School Choice and “The Truly Disadvantaged”

Author/s: 
Albert Cheng and Paul E. Peterson
Year of publication: 
2021
May 18, 2021
Publication: 
Education Next
Volumne/Issue: 
XXI/3

How can we improve academic achievement and college attainment for disadvantaged students? To address this question, education researchers typically assess the impact of various interventions on all students whose family income falls under the limit for free or reduced-price school lunch—a broad category that fails to account for the effects of ethnicity and class in combination, as well as the considerable differences in economic and cultural resources among lower-income families in the United States.

This includes an earlier study co-authored by one of us, which used a randomized control trial to evaluate a school-voucher intervention in New York City and found modest positive impacts on college enrollment of African American and Hispanic American students (see “The Impact of School Vouchers on College Enrollment,” research, Spring 2013). That study, like many others, did not explore whether the program’s effects differed based on varying levels of disadvantage. We return here to the New York City voucher program to do just that.

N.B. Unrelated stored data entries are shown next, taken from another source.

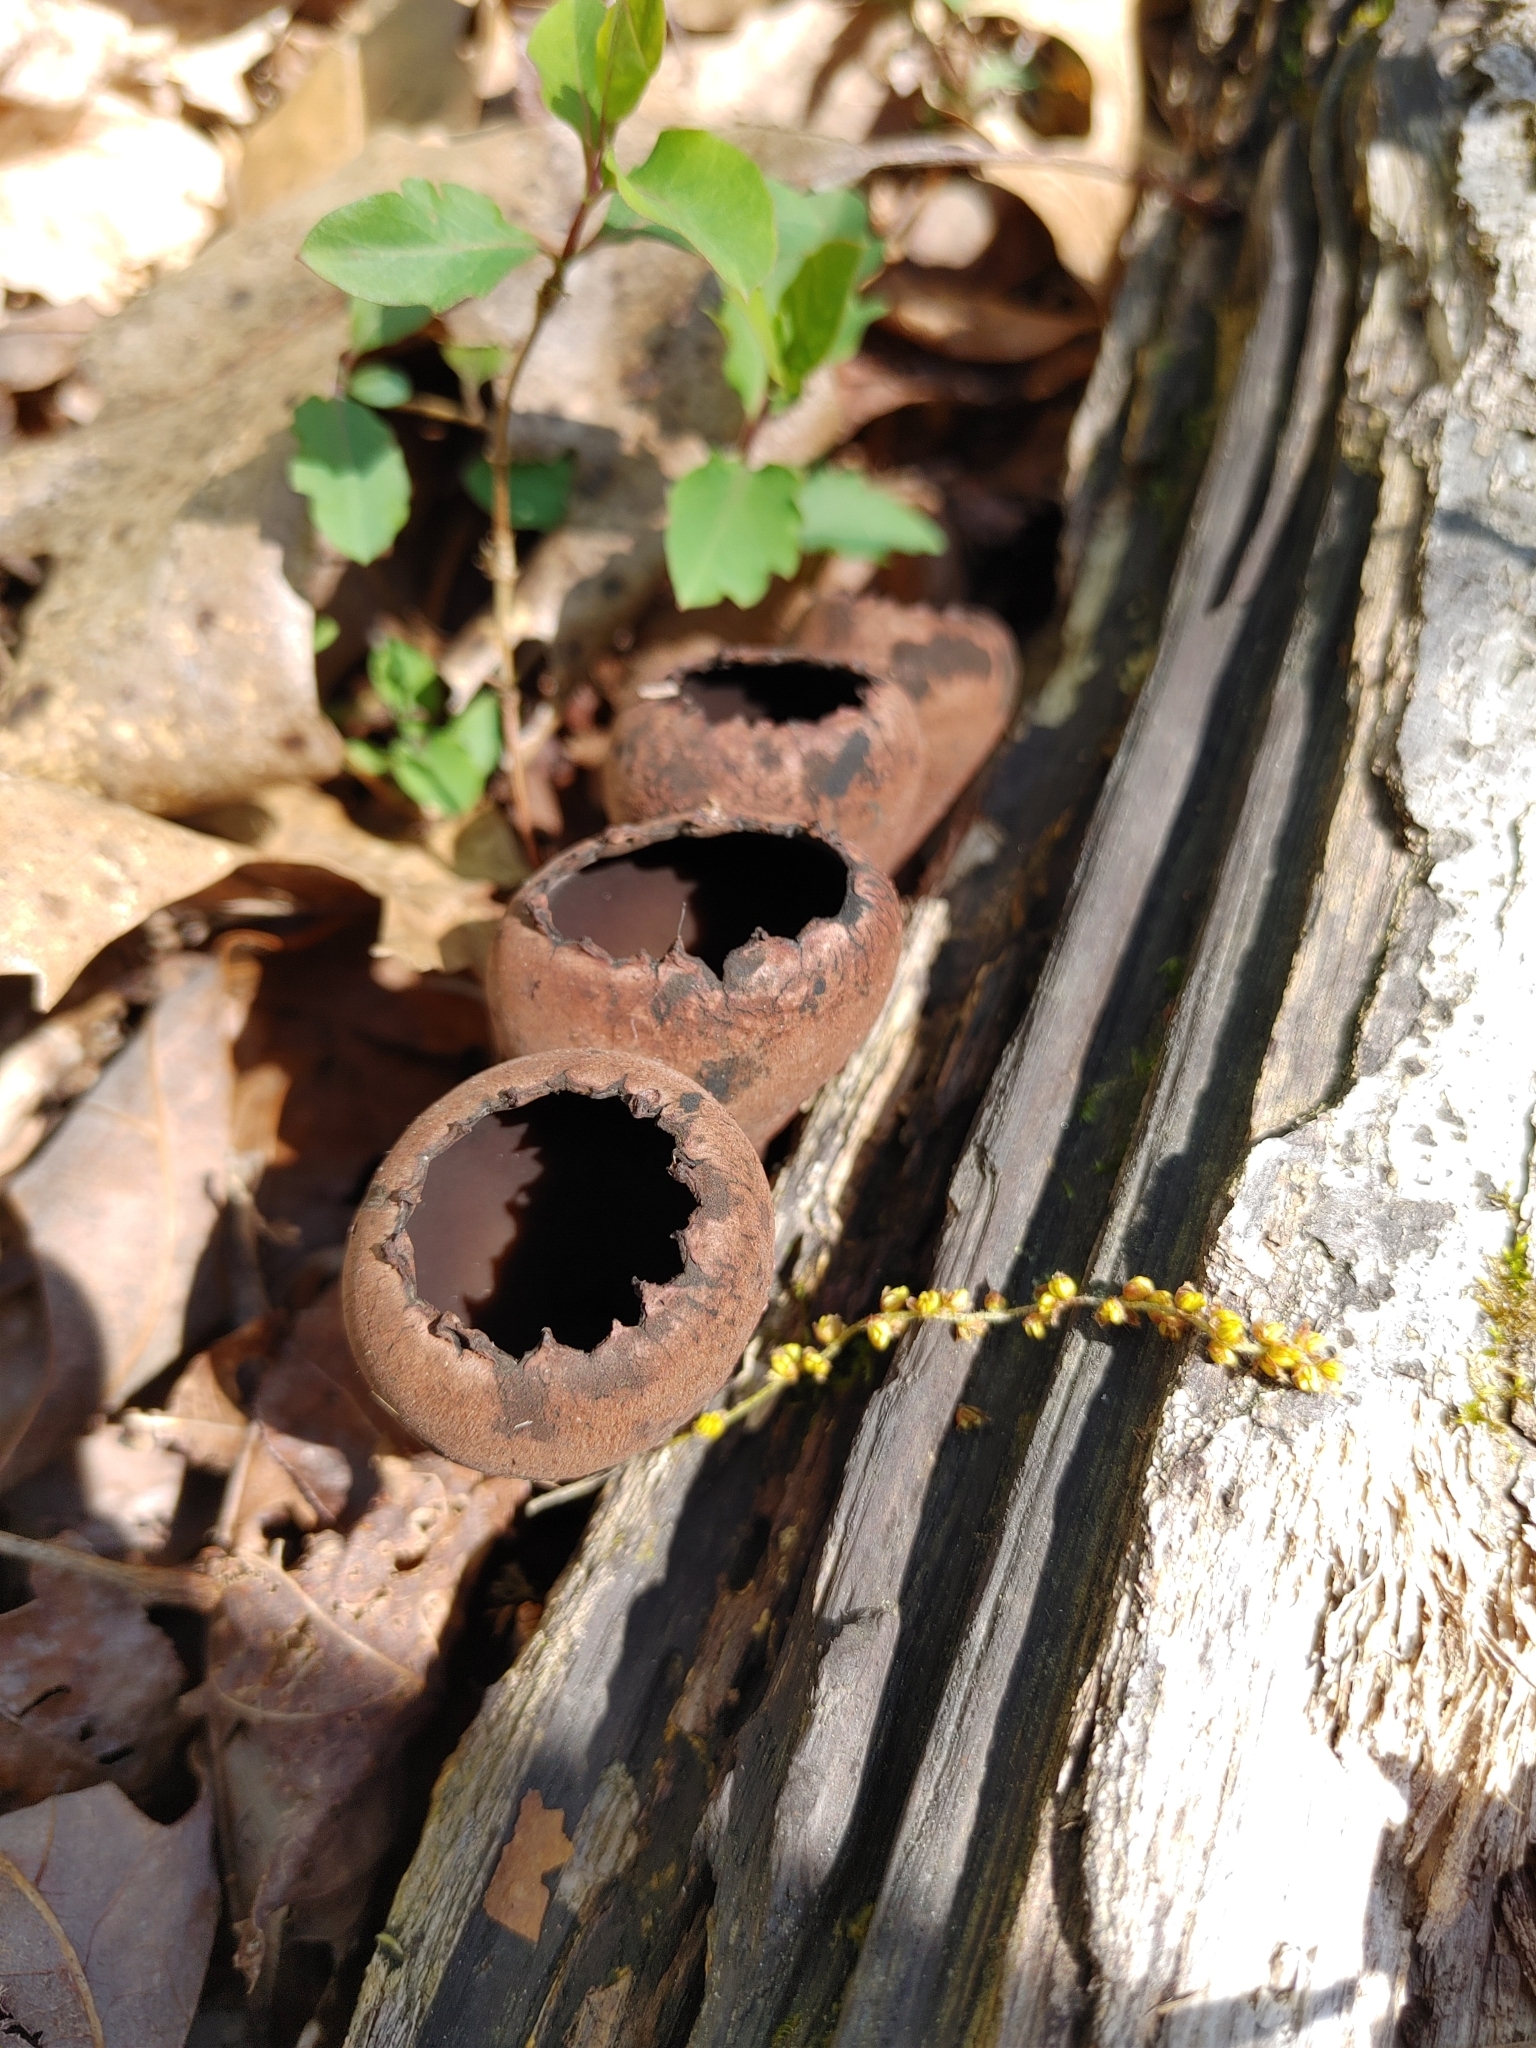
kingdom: Fungi
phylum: Ascomycota
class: Pezizomycetes
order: Pezizales
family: Sarcosomataceae
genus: Urnula
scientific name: Urnula craterium
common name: Devil's urn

Our study looks at the impact of using a voucher on college enrollments and on degree attainment. We also estimate effects of just being offered a voucher, even if it is not used to enroll in a private school. Our data now cover a span of 21 years, which allows us to record college enrollment and attainment up to seven years after a student’s anticipated date of high-school graduation and observe students’ college-going behavior even if their education was interrupted.